Áreas inabitáveis até 2070, segundo a NASA
A seguir, as áreas onde os cientistas estimam que a combinação de calor e umidade extremos impedirão que sejam habitadas em torno de 2070:
- Sul da Ásia: Esta região, onde vivem milhares de milhões de pessoas, poderá registrar temperaturas de bulbo úmido superiores a 35 graus Celsius até 2070. Isto significa que a combinação de calor e umidade poderá atingir níveis perigosos para a saúde humana, mesmo para pessoas saudáveis.
- Golfo Pérsico e Mar Vermelho: As temperaturas nessas regiões já são extremamente elevadas e a previsão é que aumentem ainda mais nas próximas décadas. A combinação de calor e umidade poderá tornar a região inabitável até 2070.
- Partes da China, Sudeste Asiático e Brasil: Essas regiões também poderão enfrentar condições inabitáveis nas próximas décadas, embora o prazo exato seja mais incerto. Porém, a derrubada de árvores e o consumo irresponsável de recursos naturais podem provocar uma aceleração no aumento da temperatura.
Por que a umidade é tão terrível
A umidade é um fator de risco porque dificulta a transpiração, um dos principais mecanismos de resfriamento do corpo humano.

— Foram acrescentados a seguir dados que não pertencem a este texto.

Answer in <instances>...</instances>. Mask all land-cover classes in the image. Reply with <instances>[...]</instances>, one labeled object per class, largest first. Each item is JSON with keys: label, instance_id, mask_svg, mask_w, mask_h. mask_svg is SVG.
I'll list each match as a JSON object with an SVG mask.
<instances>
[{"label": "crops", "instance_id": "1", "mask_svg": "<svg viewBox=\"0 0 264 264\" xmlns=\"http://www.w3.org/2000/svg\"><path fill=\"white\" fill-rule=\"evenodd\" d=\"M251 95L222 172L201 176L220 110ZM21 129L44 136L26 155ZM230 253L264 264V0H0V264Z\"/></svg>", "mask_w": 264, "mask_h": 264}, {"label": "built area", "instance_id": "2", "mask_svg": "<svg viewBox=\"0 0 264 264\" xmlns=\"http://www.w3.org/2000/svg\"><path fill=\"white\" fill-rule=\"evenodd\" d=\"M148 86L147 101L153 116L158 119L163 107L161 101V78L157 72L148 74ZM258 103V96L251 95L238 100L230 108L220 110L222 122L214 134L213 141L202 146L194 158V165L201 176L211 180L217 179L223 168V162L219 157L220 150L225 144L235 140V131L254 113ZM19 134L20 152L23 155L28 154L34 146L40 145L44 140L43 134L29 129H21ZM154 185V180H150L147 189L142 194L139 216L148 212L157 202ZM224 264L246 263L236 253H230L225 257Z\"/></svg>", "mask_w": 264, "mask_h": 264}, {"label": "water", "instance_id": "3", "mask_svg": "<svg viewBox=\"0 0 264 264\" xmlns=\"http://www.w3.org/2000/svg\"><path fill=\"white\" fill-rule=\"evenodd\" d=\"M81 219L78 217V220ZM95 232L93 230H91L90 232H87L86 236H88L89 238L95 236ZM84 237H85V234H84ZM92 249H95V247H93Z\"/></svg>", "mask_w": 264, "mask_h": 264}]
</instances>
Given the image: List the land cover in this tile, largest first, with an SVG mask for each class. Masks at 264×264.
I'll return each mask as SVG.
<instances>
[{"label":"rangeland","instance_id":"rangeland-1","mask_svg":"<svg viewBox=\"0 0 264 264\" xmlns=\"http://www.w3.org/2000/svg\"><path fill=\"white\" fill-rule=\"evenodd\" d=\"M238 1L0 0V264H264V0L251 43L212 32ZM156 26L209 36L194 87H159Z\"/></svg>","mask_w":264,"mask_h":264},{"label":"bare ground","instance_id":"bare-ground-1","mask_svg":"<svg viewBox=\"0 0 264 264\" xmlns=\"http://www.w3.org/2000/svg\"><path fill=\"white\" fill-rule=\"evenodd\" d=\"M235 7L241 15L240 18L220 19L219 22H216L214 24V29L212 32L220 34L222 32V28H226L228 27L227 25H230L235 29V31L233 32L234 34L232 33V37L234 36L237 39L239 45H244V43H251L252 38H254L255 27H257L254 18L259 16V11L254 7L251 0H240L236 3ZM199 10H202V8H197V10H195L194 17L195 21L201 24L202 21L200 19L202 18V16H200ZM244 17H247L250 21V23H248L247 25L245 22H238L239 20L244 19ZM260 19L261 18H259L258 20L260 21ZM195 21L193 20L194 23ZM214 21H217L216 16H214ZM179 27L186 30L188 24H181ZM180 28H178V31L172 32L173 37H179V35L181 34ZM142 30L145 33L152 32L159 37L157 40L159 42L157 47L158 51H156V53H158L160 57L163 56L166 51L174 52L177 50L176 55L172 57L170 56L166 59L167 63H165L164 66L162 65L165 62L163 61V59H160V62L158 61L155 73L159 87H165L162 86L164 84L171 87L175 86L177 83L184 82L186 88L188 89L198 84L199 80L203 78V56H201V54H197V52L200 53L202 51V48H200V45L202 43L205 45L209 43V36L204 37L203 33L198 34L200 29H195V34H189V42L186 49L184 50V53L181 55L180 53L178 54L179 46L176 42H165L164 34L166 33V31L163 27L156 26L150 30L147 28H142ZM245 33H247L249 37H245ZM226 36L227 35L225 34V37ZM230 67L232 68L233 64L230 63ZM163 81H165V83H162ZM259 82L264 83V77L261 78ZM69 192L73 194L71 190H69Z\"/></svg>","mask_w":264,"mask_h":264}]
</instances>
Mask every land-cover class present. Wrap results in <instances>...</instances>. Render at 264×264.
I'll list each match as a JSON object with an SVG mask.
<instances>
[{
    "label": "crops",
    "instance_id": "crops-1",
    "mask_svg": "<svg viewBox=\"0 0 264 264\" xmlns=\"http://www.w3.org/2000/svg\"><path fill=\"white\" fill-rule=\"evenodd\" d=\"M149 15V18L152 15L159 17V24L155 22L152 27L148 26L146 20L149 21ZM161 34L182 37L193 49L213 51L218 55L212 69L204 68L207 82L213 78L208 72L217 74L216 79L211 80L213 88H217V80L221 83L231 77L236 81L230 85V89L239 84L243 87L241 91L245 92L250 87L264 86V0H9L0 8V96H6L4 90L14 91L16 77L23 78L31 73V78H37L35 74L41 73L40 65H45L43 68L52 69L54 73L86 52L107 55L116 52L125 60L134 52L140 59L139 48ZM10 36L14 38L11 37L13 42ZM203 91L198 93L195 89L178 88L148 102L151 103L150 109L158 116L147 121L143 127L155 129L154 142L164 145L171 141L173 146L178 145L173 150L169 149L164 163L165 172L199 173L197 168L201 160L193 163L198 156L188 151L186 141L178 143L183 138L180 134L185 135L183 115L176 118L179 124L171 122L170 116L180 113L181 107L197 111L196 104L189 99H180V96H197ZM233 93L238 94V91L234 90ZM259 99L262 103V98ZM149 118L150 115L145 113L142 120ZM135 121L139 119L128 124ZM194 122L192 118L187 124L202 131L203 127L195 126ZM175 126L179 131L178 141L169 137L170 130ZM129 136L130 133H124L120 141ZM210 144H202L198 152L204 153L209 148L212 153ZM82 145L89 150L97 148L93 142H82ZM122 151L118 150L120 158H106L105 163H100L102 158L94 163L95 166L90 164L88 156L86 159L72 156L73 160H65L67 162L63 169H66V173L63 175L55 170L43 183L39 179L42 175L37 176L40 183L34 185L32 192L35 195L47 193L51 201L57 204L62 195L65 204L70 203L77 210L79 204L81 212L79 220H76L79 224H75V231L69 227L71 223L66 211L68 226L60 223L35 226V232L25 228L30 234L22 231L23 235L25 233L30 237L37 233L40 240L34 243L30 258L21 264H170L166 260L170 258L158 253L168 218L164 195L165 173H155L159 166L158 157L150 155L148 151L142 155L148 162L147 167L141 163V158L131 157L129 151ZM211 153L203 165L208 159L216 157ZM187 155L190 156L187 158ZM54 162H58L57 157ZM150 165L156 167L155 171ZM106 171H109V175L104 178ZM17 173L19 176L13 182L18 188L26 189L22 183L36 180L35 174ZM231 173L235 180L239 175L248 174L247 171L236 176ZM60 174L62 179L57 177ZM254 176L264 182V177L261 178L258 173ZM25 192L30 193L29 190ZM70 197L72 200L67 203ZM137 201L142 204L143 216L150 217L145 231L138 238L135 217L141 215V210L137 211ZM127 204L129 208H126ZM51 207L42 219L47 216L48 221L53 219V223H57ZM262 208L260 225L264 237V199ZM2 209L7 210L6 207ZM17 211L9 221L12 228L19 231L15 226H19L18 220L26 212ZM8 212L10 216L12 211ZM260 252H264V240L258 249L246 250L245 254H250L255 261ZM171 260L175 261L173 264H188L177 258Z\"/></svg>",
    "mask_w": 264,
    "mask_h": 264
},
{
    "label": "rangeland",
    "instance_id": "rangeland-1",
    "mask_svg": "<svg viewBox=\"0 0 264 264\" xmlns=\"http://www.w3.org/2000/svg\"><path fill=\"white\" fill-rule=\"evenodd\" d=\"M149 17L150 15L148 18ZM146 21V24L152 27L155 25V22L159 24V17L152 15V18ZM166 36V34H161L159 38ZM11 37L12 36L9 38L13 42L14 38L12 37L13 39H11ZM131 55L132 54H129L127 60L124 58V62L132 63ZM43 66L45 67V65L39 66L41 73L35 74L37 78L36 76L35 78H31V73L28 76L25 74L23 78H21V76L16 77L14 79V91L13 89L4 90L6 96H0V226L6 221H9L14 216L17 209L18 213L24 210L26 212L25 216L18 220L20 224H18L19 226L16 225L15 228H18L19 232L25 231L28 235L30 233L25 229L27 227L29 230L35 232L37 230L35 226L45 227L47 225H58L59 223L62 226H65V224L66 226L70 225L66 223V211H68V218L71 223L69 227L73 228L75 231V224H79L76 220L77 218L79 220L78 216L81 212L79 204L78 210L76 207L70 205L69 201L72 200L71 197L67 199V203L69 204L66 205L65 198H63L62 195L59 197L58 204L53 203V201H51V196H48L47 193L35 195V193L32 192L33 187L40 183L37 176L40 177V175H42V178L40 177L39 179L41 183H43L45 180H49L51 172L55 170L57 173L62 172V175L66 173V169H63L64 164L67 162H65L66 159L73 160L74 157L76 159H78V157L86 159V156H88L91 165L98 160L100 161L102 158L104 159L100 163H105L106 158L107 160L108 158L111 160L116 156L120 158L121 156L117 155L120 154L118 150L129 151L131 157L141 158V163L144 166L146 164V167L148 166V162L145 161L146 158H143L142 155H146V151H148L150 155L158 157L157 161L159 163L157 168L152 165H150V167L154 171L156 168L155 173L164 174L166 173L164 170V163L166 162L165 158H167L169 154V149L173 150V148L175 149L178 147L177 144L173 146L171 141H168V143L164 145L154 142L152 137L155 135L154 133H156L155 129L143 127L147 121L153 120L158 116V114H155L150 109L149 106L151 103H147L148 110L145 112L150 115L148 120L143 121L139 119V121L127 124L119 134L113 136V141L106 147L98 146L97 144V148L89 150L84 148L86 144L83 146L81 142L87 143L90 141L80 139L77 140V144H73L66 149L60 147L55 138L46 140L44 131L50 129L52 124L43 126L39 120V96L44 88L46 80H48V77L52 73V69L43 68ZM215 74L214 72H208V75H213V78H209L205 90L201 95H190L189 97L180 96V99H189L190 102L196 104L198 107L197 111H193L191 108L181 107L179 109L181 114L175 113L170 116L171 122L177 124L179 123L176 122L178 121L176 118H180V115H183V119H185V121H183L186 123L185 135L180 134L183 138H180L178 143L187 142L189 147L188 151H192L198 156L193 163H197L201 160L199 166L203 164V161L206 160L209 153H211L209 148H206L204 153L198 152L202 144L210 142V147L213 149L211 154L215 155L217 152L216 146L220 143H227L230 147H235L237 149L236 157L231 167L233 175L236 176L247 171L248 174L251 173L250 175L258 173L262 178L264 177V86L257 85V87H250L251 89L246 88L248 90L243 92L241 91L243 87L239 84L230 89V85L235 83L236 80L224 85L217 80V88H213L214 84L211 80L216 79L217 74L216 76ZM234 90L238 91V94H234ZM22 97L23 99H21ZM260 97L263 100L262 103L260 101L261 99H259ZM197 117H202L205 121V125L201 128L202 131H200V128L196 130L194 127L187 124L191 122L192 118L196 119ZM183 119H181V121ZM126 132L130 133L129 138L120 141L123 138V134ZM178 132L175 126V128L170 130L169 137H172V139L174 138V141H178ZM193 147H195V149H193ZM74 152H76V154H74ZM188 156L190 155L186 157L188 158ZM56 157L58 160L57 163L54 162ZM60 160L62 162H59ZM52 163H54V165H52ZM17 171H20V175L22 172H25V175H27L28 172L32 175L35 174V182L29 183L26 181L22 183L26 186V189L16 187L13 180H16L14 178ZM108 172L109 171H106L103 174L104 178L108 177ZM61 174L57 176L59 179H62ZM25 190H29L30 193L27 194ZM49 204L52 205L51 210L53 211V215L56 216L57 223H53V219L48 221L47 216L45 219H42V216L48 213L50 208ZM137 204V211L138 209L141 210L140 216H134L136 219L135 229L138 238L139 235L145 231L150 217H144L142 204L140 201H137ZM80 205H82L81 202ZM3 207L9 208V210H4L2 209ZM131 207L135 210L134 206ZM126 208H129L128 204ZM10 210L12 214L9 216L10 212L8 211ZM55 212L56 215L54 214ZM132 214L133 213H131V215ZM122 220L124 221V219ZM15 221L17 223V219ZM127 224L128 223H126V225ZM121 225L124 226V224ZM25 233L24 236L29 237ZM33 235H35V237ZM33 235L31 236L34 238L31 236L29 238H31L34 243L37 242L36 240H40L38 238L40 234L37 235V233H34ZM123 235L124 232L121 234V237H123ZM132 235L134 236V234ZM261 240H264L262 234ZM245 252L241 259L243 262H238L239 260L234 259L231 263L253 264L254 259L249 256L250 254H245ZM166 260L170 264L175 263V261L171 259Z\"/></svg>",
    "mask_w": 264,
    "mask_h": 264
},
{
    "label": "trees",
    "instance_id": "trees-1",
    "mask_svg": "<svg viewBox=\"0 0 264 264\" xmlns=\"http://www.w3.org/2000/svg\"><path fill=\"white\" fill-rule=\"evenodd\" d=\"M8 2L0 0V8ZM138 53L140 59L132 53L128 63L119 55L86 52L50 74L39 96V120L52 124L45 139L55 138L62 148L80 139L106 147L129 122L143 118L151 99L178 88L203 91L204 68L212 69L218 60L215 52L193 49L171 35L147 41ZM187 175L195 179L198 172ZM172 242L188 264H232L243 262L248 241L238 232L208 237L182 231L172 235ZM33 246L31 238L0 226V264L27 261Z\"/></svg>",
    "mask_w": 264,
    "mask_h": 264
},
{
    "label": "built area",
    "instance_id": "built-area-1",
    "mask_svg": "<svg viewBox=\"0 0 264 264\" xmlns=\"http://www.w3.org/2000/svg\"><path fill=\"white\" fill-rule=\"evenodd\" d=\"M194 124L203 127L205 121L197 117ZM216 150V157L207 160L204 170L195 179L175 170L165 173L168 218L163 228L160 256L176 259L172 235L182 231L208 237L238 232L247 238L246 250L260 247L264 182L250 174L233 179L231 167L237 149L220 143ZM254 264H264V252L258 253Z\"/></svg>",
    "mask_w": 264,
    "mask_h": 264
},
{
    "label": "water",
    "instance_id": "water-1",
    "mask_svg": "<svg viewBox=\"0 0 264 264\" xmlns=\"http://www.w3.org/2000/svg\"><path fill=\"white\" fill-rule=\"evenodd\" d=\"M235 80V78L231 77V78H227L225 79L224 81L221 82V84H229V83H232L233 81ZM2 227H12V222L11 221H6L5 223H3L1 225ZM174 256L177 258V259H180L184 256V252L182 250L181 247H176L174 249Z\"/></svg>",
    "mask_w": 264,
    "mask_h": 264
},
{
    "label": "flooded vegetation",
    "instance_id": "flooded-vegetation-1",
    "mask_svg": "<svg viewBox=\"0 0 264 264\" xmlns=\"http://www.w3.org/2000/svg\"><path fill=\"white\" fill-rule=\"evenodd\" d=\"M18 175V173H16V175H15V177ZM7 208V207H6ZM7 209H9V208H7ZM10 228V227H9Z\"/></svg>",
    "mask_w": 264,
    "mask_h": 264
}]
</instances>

O corpo consegue se manter suando a 45°C com 20% de umidade. No entanto, se a umidade passar de 40%, essa combinação pode ser letal porque a capacidade de suar e assim dissipar calor diminui.
O corpo humano precisa manter constante a temperatura interna a 36,5°C, não importando a temperatura exterior. Em dias muito quentes, para conseguir isso, o corpo fica sobrecarregado. A sensação de desconforto é grande e é por isso que o calor pode causar lesões, agravar doenças preexistentes e, em alguns casos, matar.
Se a exposição ao calor extremo continuar, a situação pode progredir para um colapso. A primeira coisa a falhar é a capacidade de suar. E se não há socorro, a exaustão pode evoluir para um ataque por calor. A temperatura interna pode disparar e superar 42°C, que é letal sem assistência imediata. A temperatura corporal elevada pode causar danos cerebrais e falhas nos órgãos.
O calor mata diretamente por hipertermia e não é necessário estar exposto ao sol para sofrer um colapso por calor. Além disso, um estudo do grupo de Camilo Mora, da Universidade do Havaí, identificou 27 distúrbios pelos quais o calor pode matar ao prejudicar pelo menos cinco mecanismos fisiológicos diferentes.
Doenças cardiovasculares são a principal causa de morte associada ao calor. Doenças respiratórias também podem se agravar durante ondas de calor e são a segunda causa de morte durante esses eventos.